→ **What to do**: Pull every line containing "brown" out of the material below.
** Opening Data for review block **
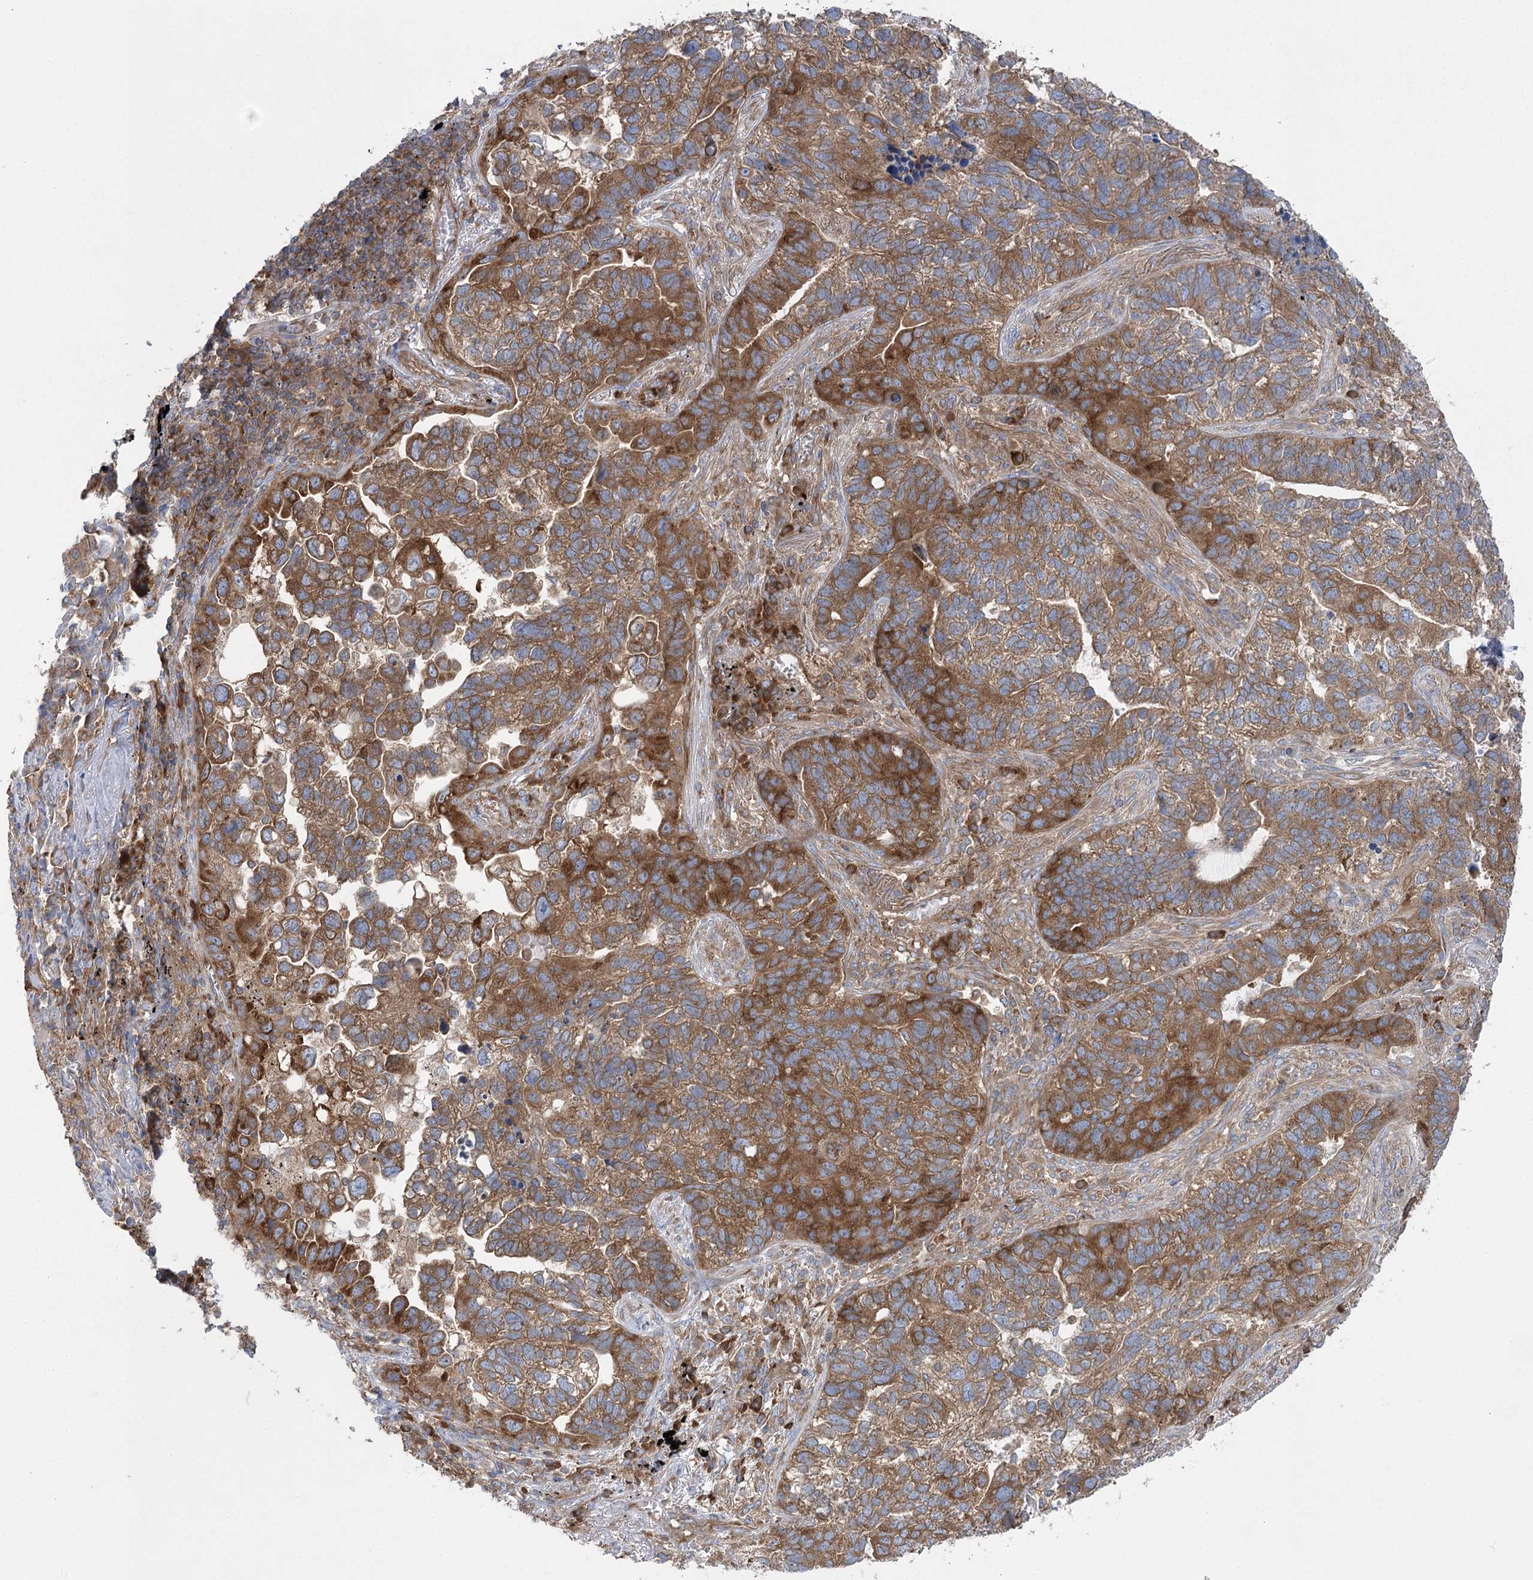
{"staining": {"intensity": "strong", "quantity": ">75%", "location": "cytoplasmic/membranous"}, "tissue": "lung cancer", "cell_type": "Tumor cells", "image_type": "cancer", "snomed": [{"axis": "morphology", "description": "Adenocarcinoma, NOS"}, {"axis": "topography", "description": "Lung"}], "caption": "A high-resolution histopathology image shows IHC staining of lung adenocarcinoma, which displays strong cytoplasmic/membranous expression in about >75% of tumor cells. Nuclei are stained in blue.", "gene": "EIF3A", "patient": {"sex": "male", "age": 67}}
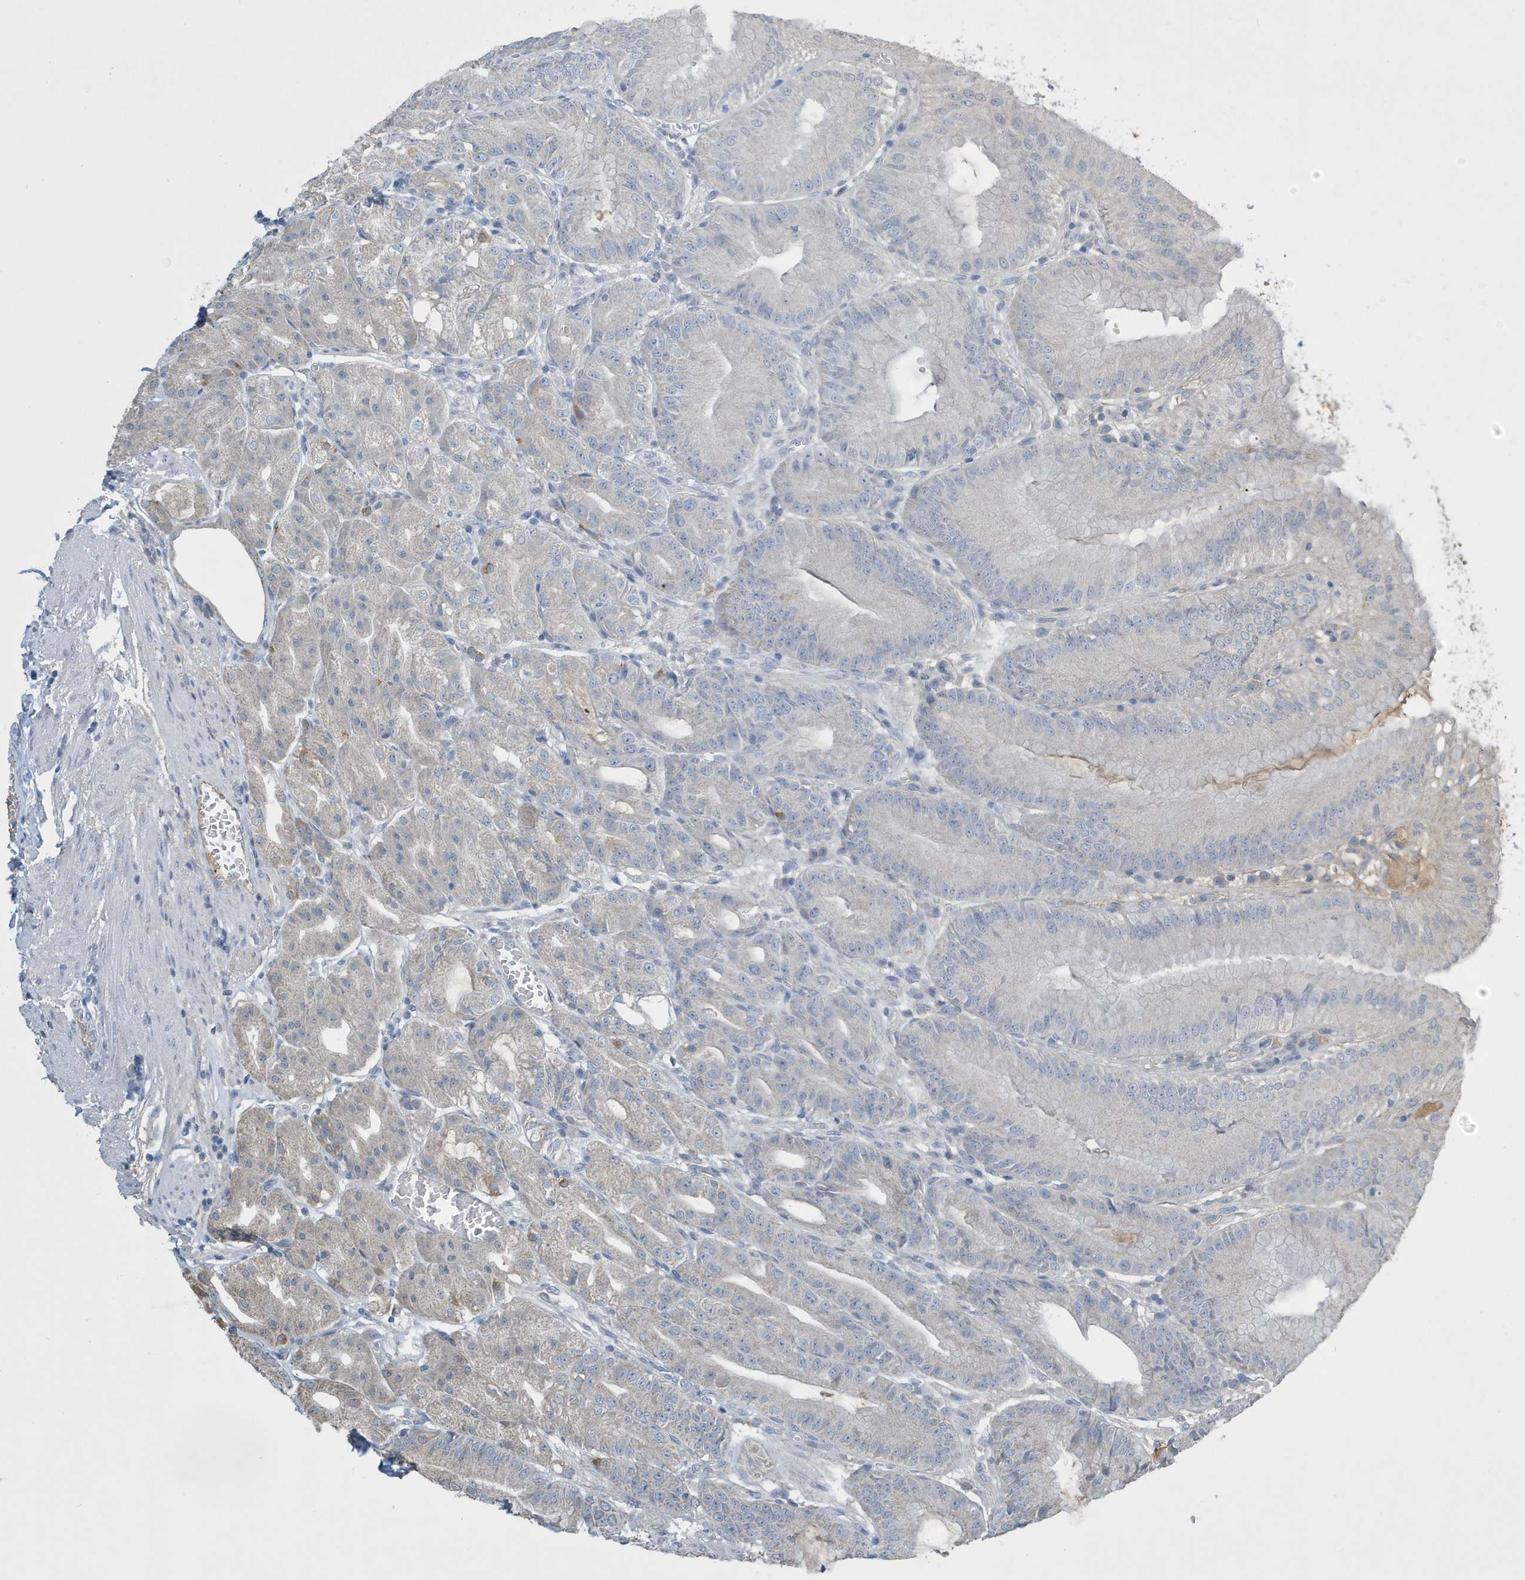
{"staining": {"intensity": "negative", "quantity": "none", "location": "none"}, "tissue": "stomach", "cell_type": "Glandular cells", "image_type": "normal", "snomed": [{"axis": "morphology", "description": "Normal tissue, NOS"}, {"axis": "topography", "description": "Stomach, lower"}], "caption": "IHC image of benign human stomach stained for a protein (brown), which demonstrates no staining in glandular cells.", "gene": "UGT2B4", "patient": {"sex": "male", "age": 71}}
** Closing Data for review block **
** Opening Data for review block **
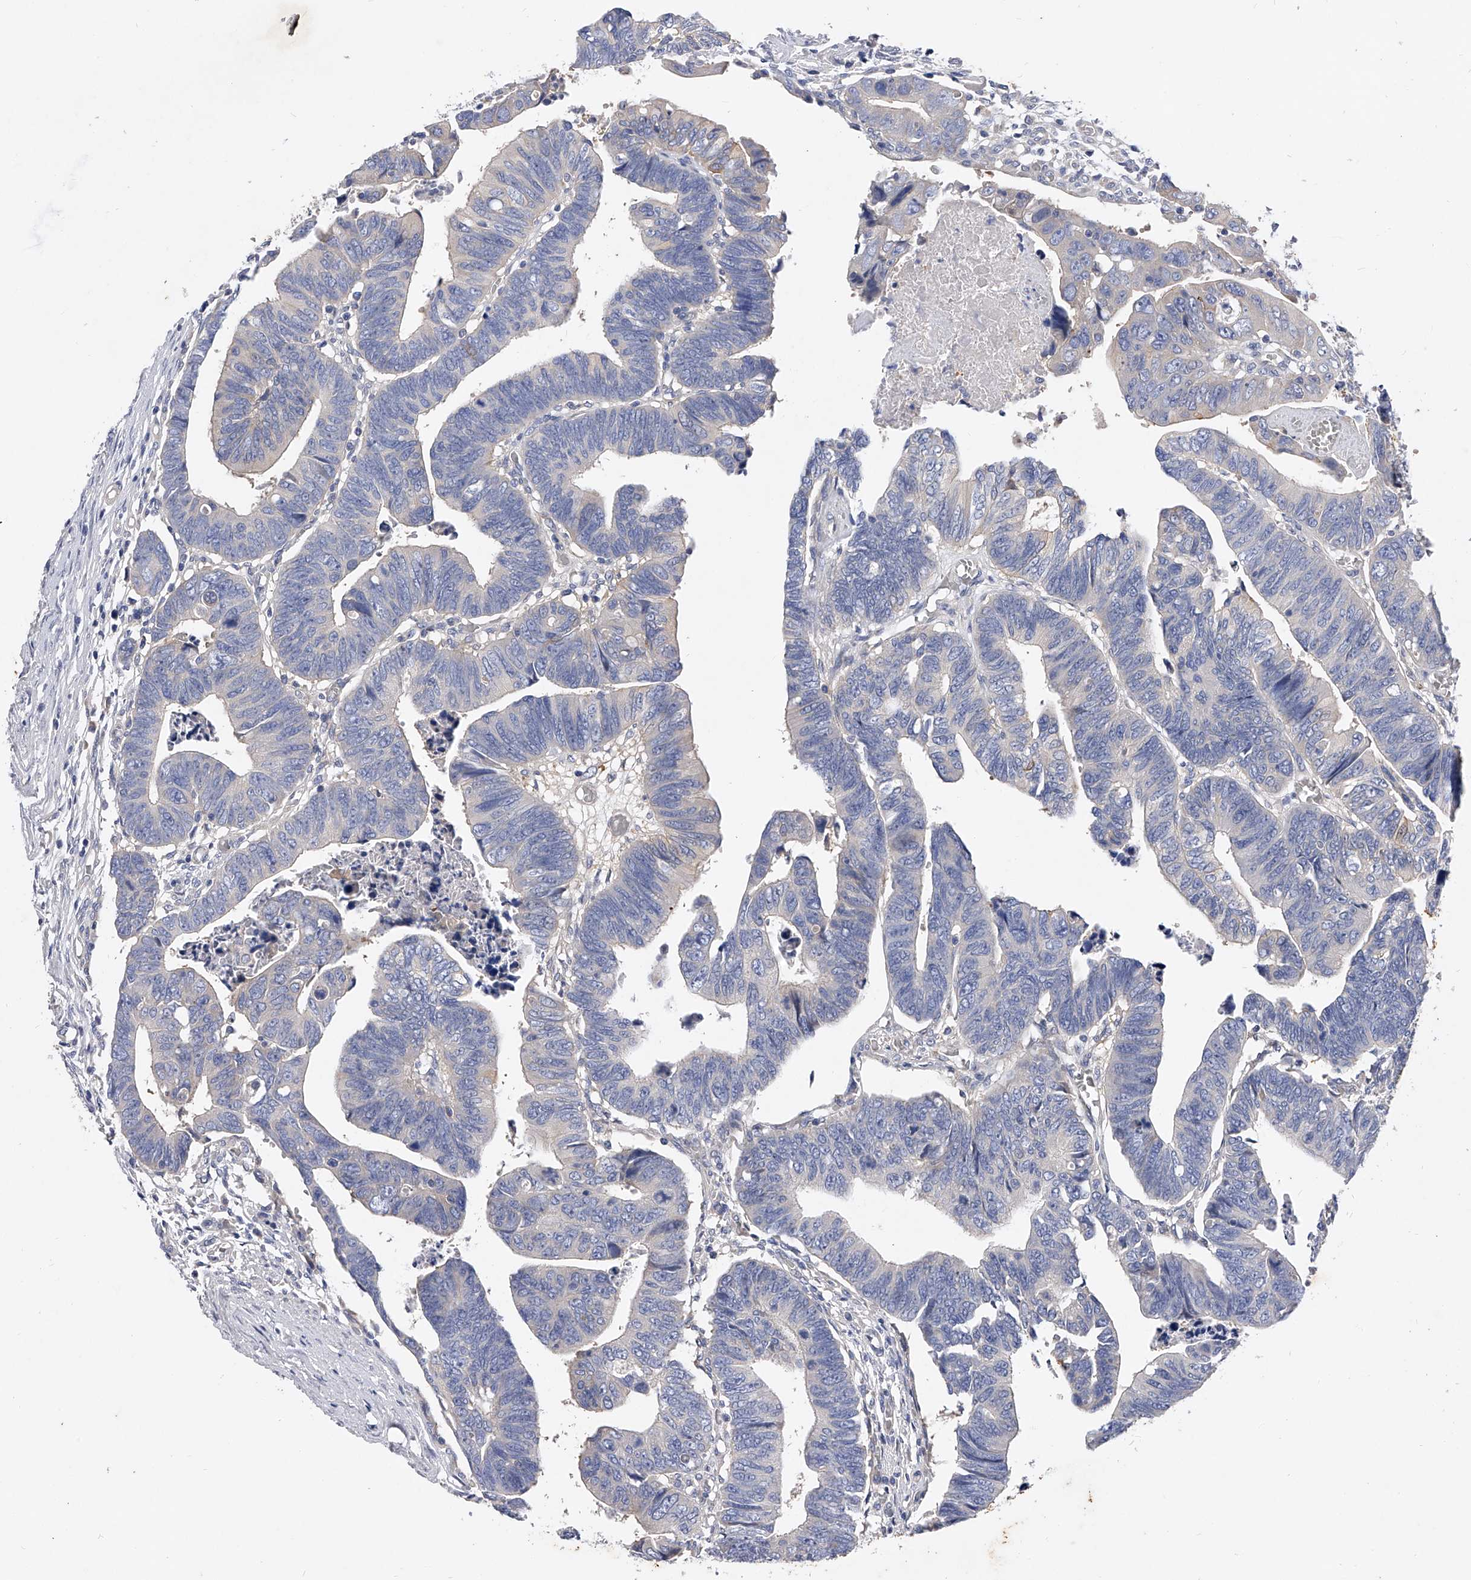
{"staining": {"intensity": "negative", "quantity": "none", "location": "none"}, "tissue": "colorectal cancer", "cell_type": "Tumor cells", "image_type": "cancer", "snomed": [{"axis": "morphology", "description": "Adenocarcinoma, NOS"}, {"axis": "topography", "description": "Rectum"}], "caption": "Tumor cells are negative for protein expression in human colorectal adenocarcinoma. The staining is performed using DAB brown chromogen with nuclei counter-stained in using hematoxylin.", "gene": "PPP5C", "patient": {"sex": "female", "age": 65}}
** Closing Data for review block **
→ **Answer for the task**:
{"staining": {"intensity": "negative", "quantity": "none", "location": "none"}, "tissue": "stomach", "cell_type": "Glandular cells", "image_type": "normal", "snomed": [{"axis": "morphology", "description": "Normal tissue, NOS"}, {"axis": "topography", "description": "Stomach, lower"}], "caption": "IHC image of benign human stomach stained for a protein (brown), which demonstrates no staining in glandular cells.", "gene": "UGT2B4", "patient": {"sex": "male", "age": 71}}
{"staining": {"intensity": "negative", "quantity": "none", "location": "none"}, "tissue": "colorectal cancer", "cell_type": "Tumor cells", "image_type": "cancer", "snomed": [{"axis": "morphology", "description": "Adenocarcinoma, NOS"}, {"axis": "topography", "description": "Rectum"}], "caption": "Tumor cells are negative for protein expression in human colorectal adenocarcinoma. The staining is performed using DAB brown chromogen with nuclei counter-stained in using hematoxylin.", "gene": "PPP5C", "patient": {"sex": "female", "age": 65}}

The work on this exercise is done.